Give 4 apples to each person and ask them to break off in pairs. Ask a person in every pair to pass one of their apples to the other one in the pair such that in each pair, one has 3 apples and the other has 1 apple. (This all works because no where in the question has it asked to divide them equally among the people.

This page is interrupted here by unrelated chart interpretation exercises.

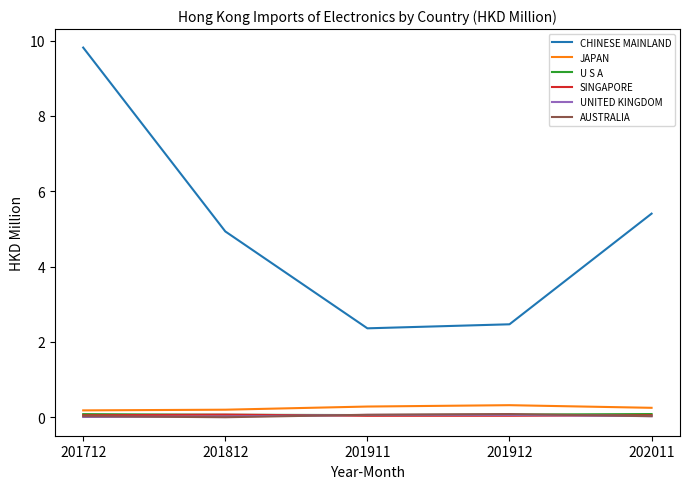

True or false: CHINESE MAINLAND and U S A intersect in this chart.

False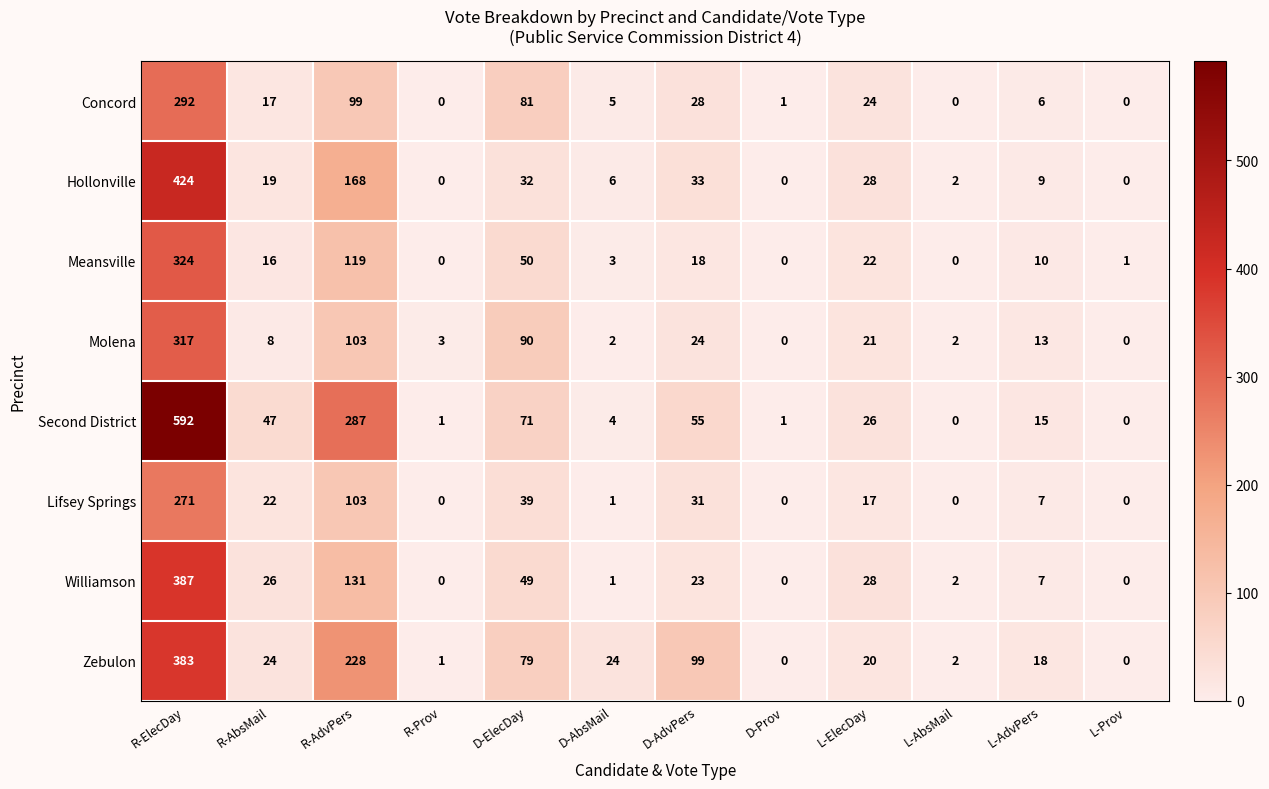

At which category is the sum across all series the highest?

R-ElecDay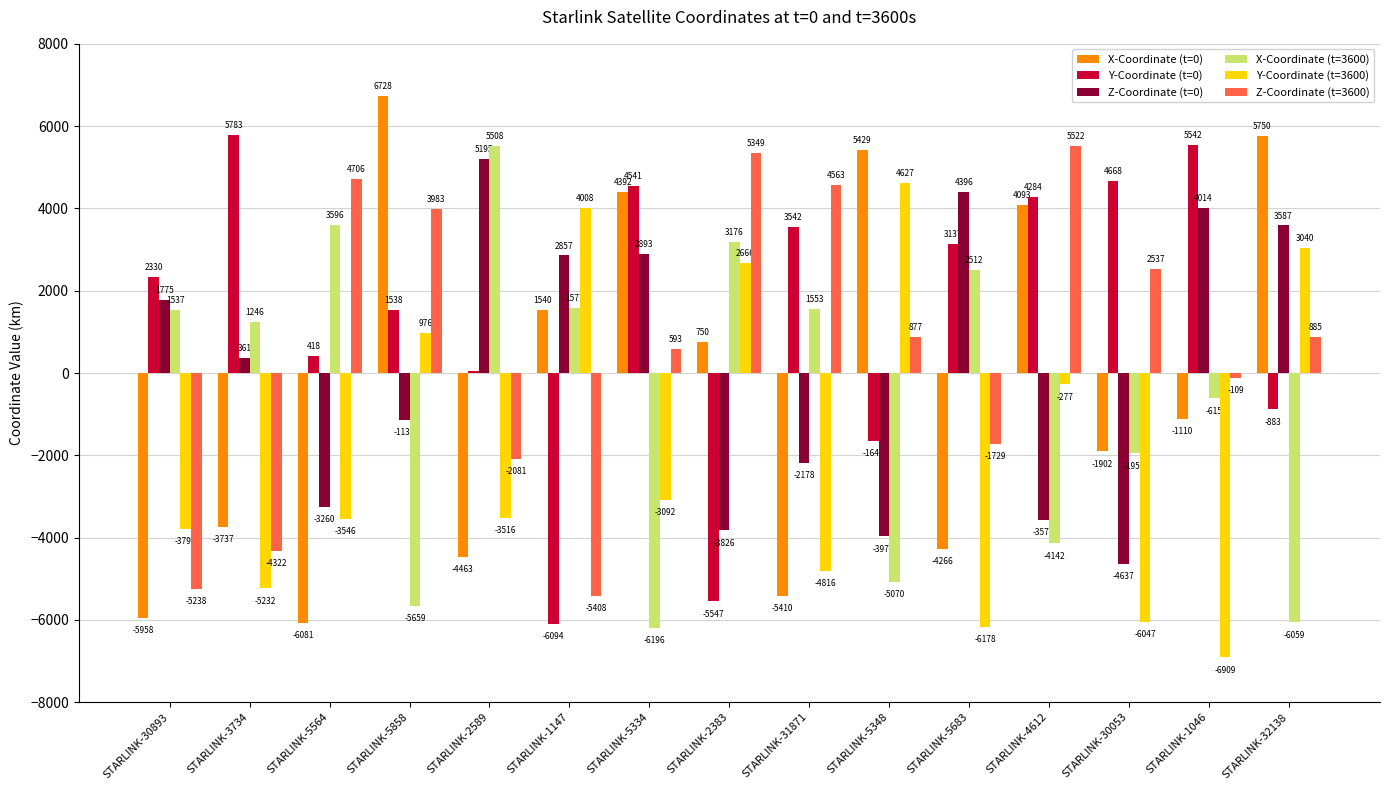

What are all the series names shown in the legend?

X-Coordinate (t=0), Y-Coordinate (t=0), Z-Coordinate (t=0), X-Coordinate (t=3600), Y-Coordinate (t=3600), Z-Coordinate (t=3600)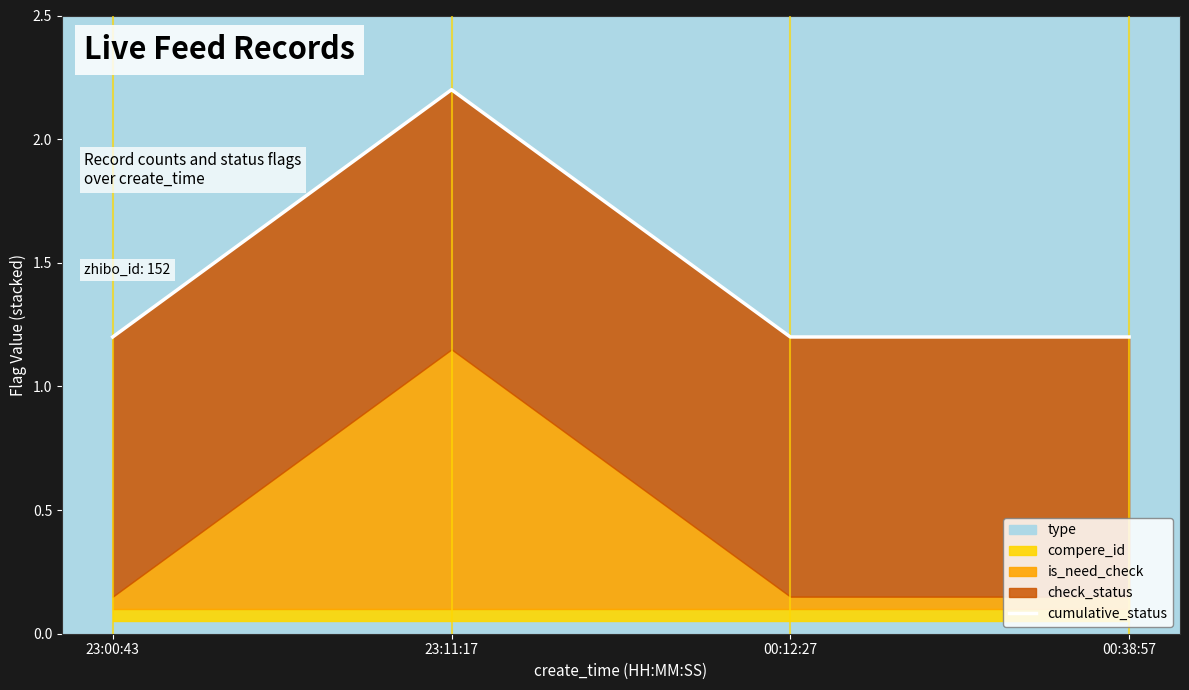

Which has a higher value, 00:12:27 or 23:00:43?

00:12:27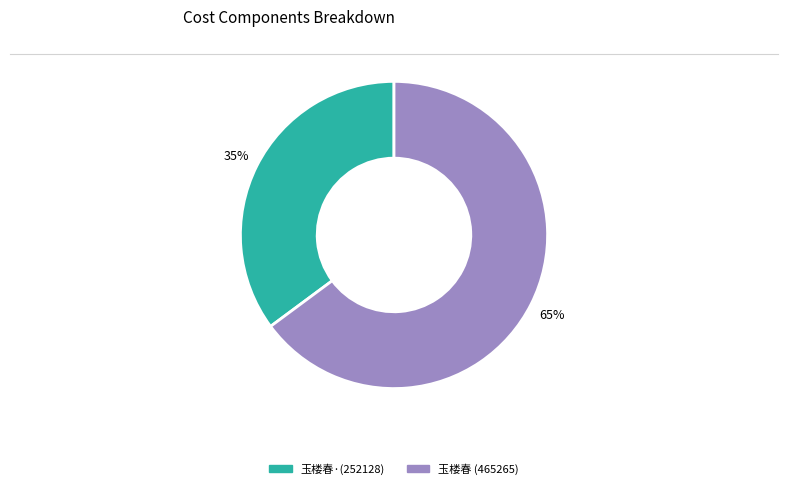

To the nearest percent, what is the average slice percentage?

50%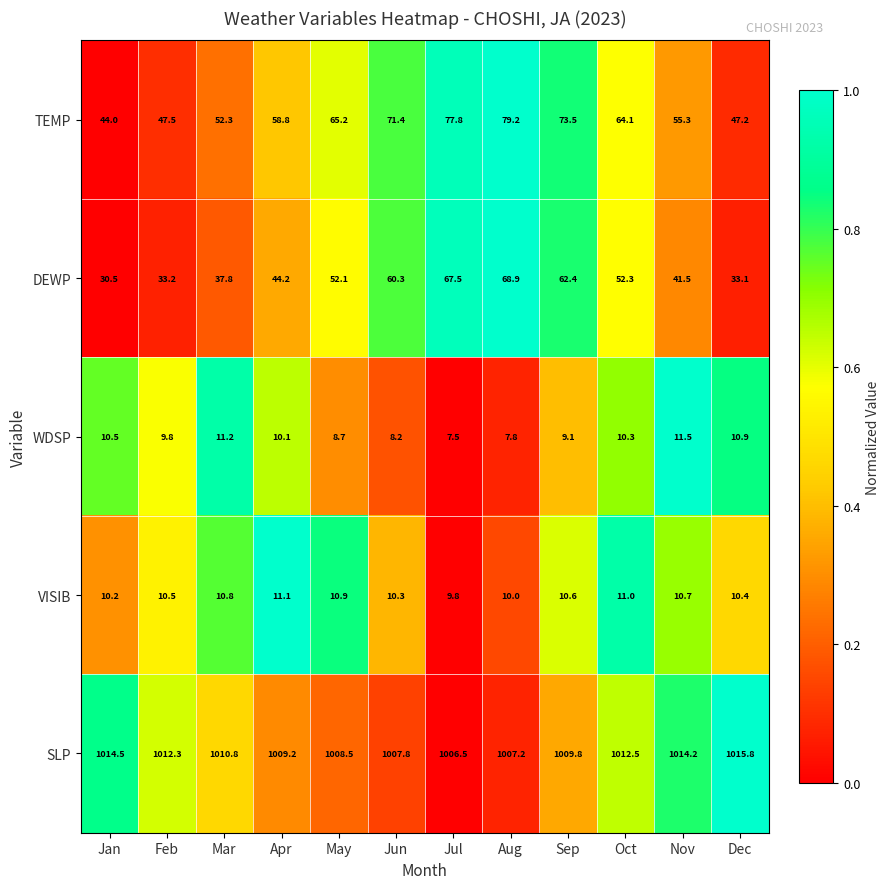

How many series are shown in this chart?

5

Also, this is one of the many ways in which it can be done)

Answer 3

The number of ways in which you can do that is given by the coefficient of $x^{100}$ in $$(x^1+x^3+x^5+x^7+\ldots)^{25}\tag{1}$$ i.e. by: $$ [x^{100}]\left(\frac{x}{1-x^2}\right)^{25} = [x^{75}]\frac{1}{(1-x^2)^{25}} \tag{2}$$ and since: $$ \frac{1}{(1-z)^{25}}=\sum_{n\geq 0}\binom{24+n}{n}z^n \tag{3}$$ by stars and bars, $$ \frac{1}{(1-x^2)^{25}}=\sum_{n\geq 0}\binom{24+n}{n}x^{2n} \tag{4}$$ and the RHS of $(2)$ simply equals $\color{red}{0}$.

Unsurprisingly, since the sum of $25$ odd numbers is an odd number, while $100$ is an even number.

Answer 4

With $\quad n_{k} \in \left\lbrace 0,1,2,\ldots,49\right\rbrace\quad\mbox{and}\quad k = 1,2,\ldots 25$:

$$ \sum_{k = 1}^{25}\left(2n_{k} + 1\right) = 2\left(\sum_{k = 1}^{25}n_{k}\right) + 25 \not= 100 $$ because the 'left side' is $\color{#f00}{\mbox{an odd number}}$. It's not possible to do that.